(Beginning of Document section)

I was in a kind of Catch 22. It was going to be hard to get an aide to come take care of me when my virus status was unknown. However I couldn’t get tested unless an aide would come get me up. The bottom-line is we need a system of visiting nurses or doctors who can test at risk people in their homes.

While Barb thinks my fears that they would not have tested me in my van were overblown, and in fact we had no problems with that issue, it could’ve very easily turned out differently. People are living by very strict rules these days. At least the responsible people are. They might’ve had a rule that said under no circumstances could one of the test personnel enter a patient’s vehicle to perform the test. As unfortunate as that would be for me and as insulted as I would be, I sort of understand why they might have that kind of rule.

If you have watched the news lately, there was a feature with a woman who had a disabled daughter. They wanted to take advantage of the bicycle and hiking trails at Eagle Creek Park. But the parks department has closed the park to all but pedestrian traffic. She wanted to drive in to the grounds to unload her daughter in her wheelchair so that they could go hiking. The park refused to make an exception and suggested she could drop off her 10-year-old daughter at the gate, go park somewhere else, and then catch up with her. Yeah… Like you’re going to leave your 10-year-old child unattended at the entrance of a public park. Do that and you could get arrested for child endangerment. Even after the TV station contacted the parks department, they refused to budge. That kind of inflexibility and accommodation for people with disabilities is quite common. And to be honest while the park situation was ridiculous, I could understand why people might want to refused to enter a vehicle to test the patient. The bottom line here is we need assurances that tests are accessible to people with special needs even if they can get out into the world. Although this went well, it doesn’t take any imagination to think it could’ve gone badly. Trust me on this.

I have to ask, what if I had been honest and told them my fever was over? I would’ve been completely ineligible for this test. As it turned out, later that day after I got home from the test, my fever did return slightly up to 99.1°. While that doesn’t seem like much, my normal temperature is about 97.8°. The Tylenol took care of it easily but at the time I was taking the test, I had been completely symptom-free for more than three days. What do you do when you know you are at serious risk, at risk of infecting others, have been exposed to someone who is positive? What do you do? If my fever had gone up the day before instead of the day of would’ve been clearly eligible and not had to stretch the rules of the system. Depending on when that fever actually returned I might have really had the fever sitting there in line and getting tested.

(End of Document section)
(Beginning of Extracted information)

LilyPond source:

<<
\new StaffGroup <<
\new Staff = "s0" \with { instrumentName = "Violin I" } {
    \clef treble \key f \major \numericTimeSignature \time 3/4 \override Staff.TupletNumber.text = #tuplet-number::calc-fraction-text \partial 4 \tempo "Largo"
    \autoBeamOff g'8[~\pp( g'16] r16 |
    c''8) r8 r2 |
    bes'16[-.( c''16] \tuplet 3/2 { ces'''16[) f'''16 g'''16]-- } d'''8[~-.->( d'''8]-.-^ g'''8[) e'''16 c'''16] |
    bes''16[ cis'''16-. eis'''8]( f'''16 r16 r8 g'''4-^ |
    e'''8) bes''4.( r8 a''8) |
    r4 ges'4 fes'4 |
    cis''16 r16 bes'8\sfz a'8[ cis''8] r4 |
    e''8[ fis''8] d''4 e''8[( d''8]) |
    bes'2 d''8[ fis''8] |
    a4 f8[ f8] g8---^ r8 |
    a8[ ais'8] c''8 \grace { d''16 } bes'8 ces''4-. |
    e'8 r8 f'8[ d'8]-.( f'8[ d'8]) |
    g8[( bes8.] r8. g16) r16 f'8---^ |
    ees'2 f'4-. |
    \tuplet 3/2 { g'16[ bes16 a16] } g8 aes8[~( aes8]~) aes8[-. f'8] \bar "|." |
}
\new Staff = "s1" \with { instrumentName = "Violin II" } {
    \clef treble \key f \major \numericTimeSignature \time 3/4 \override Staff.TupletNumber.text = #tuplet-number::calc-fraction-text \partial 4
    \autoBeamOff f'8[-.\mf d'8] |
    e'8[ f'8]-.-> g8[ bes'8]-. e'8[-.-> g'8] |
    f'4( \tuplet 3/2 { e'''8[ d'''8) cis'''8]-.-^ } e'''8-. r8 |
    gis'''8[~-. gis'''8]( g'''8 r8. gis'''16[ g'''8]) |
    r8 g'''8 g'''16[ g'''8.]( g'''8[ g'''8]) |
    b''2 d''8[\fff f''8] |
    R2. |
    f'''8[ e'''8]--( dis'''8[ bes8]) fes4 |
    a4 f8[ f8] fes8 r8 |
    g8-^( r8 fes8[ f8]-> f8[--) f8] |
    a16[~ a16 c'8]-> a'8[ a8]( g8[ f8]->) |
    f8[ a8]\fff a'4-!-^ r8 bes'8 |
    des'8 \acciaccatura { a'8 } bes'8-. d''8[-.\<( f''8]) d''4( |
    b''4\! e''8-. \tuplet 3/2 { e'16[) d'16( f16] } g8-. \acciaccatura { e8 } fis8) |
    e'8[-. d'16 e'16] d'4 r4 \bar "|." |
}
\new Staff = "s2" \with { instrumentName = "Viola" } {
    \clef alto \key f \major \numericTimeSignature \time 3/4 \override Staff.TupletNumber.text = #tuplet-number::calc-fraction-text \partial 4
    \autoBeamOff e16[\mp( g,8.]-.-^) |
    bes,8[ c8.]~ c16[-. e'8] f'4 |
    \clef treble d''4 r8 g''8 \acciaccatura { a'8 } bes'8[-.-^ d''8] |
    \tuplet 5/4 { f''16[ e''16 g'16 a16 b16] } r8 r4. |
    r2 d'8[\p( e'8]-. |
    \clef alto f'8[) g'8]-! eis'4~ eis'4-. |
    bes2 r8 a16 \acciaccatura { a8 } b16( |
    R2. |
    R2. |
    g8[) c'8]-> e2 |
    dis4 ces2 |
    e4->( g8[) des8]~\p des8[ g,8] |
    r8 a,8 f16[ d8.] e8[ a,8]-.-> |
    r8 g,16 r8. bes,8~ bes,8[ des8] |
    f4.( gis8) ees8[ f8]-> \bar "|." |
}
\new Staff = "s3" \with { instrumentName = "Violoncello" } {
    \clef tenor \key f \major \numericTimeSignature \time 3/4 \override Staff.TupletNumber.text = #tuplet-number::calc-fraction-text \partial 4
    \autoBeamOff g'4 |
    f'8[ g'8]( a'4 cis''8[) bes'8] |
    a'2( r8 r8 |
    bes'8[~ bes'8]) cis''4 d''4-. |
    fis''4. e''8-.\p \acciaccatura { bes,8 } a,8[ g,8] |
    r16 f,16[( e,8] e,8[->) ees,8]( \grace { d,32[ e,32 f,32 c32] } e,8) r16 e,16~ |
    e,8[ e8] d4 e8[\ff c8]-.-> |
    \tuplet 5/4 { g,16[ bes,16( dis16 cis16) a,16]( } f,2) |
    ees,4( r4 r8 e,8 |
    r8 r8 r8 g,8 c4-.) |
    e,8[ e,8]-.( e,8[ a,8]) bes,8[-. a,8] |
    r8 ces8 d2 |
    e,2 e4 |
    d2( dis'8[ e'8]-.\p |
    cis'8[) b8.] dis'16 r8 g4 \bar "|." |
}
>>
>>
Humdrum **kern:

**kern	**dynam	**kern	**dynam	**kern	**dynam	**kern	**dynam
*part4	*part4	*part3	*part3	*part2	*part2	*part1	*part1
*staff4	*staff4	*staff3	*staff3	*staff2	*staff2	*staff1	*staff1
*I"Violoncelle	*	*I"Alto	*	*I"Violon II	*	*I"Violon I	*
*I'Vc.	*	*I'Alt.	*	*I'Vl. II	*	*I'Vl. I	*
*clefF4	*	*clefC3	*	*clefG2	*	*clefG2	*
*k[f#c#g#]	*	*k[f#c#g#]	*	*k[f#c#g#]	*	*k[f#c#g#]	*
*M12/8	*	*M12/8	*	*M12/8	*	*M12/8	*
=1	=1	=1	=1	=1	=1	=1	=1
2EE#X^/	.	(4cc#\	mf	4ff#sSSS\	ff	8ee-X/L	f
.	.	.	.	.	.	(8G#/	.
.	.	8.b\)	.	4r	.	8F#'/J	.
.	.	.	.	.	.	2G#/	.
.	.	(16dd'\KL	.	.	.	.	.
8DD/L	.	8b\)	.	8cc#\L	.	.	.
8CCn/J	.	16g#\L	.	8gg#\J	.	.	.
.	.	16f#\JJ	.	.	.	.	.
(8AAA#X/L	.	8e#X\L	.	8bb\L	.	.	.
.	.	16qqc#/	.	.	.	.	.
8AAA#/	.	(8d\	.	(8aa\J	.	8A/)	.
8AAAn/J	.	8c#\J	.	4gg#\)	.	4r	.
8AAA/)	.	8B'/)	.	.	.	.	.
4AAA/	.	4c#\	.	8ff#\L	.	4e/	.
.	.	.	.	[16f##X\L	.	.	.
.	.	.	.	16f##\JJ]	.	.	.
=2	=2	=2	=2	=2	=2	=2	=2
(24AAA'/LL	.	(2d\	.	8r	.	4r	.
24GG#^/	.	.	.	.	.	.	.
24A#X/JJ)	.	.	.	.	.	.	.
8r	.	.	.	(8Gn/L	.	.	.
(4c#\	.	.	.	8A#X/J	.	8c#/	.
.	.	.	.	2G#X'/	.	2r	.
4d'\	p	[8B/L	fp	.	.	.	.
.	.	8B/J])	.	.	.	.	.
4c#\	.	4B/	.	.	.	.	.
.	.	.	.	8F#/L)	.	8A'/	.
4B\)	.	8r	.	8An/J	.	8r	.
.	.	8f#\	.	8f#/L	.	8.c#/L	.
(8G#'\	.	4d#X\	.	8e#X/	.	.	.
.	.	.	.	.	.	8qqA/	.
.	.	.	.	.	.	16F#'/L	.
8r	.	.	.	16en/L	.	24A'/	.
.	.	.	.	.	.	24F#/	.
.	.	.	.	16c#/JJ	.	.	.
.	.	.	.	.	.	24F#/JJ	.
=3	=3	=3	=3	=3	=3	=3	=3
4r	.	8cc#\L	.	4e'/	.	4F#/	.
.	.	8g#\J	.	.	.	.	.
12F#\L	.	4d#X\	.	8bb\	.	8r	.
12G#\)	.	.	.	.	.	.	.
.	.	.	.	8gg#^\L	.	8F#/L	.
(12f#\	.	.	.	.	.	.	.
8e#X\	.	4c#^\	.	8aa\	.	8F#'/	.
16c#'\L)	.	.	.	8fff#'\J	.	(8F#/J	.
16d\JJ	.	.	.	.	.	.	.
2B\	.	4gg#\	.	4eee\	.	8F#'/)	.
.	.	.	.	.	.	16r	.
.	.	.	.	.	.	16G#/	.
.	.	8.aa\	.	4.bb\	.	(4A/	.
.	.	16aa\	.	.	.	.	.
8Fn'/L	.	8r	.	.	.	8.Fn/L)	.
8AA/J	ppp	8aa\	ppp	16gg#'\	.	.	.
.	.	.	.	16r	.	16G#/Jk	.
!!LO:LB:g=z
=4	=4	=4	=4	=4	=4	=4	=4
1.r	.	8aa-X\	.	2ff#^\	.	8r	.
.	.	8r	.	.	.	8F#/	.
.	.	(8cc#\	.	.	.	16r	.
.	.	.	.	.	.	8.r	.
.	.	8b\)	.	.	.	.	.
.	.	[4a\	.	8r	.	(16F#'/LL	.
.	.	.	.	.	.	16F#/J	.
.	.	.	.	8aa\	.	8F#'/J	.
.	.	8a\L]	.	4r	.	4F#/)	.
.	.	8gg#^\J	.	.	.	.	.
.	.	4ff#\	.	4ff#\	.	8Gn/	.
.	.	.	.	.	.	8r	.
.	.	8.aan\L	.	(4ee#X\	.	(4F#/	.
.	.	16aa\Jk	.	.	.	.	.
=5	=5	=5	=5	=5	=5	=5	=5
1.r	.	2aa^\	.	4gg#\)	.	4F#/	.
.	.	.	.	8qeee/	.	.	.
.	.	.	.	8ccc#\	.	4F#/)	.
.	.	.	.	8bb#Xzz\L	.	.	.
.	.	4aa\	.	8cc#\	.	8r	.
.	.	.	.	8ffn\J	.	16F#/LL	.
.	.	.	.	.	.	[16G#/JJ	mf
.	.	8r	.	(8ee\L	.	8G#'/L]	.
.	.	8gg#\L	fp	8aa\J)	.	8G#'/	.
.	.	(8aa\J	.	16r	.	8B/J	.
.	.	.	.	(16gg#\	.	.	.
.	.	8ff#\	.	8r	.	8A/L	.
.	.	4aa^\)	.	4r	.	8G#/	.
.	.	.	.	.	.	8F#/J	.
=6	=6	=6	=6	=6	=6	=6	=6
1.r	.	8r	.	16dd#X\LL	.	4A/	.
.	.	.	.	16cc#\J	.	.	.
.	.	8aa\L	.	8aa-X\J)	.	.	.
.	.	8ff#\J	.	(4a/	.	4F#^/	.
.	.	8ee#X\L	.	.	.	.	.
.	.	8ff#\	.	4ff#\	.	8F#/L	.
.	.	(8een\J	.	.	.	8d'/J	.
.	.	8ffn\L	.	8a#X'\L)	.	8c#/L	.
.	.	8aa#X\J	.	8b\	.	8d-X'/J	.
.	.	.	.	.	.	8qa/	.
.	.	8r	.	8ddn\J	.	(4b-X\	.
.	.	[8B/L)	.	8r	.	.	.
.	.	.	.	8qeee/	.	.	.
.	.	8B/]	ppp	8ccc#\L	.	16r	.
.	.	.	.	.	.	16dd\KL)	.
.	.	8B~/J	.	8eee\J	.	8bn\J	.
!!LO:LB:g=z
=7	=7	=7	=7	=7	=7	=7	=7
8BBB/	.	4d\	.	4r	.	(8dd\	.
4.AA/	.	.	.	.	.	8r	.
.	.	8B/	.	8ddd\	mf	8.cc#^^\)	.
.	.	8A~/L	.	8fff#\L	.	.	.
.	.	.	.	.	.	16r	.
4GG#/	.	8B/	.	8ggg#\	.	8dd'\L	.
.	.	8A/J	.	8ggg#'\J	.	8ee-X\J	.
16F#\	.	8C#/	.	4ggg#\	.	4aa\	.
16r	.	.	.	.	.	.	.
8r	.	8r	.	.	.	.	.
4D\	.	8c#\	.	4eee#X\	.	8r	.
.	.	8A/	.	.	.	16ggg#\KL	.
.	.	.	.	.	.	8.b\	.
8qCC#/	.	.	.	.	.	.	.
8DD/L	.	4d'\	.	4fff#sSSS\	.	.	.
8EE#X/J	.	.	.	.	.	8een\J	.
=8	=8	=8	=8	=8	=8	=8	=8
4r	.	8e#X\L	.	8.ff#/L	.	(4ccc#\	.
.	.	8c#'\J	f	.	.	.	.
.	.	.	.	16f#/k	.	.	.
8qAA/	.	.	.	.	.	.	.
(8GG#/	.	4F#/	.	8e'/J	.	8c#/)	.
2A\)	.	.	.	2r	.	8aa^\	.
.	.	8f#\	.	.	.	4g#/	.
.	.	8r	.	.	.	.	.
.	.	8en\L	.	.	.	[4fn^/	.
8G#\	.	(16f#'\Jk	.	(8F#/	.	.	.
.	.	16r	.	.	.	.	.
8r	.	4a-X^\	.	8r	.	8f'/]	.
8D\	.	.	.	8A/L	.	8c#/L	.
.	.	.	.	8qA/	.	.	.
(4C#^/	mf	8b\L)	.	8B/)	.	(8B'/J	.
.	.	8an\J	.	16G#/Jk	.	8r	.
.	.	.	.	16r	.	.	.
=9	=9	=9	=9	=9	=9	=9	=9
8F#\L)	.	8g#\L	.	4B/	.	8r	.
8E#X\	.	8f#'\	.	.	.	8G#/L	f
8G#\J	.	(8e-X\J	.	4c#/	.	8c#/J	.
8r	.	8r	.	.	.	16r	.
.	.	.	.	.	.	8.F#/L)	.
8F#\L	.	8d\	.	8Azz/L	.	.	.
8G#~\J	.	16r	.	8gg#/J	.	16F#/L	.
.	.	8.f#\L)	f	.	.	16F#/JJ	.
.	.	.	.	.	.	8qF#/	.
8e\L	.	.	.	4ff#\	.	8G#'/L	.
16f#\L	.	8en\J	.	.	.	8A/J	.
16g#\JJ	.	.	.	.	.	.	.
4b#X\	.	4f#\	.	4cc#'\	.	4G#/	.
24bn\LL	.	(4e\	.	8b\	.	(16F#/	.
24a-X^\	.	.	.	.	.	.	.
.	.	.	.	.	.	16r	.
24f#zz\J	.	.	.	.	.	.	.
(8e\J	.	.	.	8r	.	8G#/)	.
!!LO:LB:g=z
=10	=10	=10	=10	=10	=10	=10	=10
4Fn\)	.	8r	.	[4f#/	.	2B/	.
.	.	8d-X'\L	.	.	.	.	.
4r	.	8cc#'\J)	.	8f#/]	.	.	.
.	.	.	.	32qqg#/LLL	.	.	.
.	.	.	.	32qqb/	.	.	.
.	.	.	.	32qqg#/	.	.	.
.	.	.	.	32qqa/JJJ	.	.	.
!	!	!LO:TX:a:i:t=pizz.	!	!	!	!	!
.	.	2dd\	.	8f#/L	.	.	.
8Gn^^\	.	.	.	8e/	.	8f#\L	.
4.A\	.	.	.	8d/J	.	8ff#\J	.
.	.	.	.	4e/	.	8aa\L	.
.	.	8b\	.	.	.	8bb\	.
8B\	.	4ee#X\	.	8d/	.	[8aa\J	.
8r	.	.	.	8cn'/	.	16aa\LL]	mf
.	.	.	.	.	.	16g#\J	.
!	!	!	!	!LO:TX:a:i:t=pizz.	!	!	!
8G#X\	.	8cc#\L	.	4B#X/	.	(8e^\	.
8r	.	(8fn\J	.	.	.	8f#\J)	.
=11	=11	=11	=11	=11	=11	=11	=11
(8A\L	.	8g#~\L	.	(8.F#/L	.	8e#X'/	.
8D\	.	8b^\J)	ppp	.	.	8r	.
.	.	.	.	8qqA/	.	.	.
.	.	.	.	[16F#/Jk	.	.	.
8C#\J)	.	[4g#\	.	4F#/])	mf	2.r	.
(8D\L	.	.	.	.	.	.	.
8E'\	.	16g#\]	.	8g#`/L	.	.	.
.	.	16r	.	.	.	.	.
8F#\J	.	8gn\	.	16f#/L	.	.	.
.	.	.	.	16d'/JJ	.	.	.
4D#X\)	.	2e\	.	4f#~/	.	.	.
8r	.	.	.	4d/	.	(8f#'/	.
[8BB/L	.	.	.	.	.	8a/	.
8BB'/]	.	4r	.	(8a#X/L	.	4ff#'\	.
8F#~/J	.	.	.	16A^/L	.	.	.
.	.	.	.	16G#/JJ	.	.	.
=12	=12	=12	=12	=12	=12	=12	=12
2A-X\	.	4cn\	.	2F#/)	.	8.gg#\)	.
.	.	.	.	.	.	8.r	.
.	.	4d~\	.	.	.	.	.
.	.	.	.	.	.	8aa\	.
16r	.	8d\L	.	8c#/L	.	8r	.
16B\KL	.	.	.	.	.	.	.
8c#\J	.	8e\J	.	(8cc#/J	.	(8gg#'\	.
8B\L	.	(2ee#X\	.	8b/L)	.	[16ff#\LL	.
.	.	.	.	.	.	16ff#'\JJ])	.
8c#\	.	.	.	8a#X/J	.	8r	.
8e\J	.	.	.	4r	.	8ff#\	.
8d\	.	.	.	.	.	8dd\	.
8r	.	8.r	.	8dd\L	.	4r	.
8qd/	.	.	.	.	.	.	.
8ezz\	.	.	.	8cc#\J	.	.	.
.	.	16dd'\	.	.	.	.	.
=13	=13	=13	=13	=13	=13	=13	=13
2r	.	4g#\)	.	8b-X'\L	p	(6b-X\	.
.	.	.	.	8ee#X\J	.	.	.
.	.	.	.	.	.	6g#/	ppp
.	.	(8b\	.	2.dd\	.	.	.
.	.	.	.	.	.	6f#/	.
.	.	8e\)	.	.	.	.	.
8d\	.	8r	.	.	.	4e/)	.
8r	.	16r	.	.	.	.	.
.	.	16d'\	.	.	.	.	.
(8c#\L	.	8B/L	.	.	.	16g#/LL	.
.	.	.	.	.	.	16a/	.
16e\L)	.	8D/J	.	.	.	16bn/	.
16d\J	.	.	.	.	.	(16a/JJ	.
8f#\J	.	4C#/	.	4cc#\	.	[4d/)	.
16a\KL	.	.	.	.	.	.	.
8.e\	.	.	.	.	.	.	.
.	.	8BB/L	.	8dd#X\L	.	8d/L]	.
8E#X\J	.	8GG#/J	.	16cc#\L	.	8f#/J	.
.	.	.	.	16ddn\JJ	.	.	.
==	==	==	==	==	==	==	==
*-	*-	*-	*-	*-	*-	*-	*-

(End of Extracted information)

Tasks ::
1. In the post about getting tested for the virus, what is the writer's normal body temperature?
2. Rewrite the paragraph of the post about getting tested for the virus that begins "While Barb thinks my fears" in a shorter form, keeping its main facts.

Answer list ::
1. About 97.8°.

2. Barb thinks the writer was too worried that testers would refuse to test in the van. Testing in the van caused no problems, but it could easily have gone differently. People now follow very strict rules, and the testers might have been forbidden to enter a patient's vehicle. The writer would have felt wronged and insulted by such a rule but partly understands why it might exist.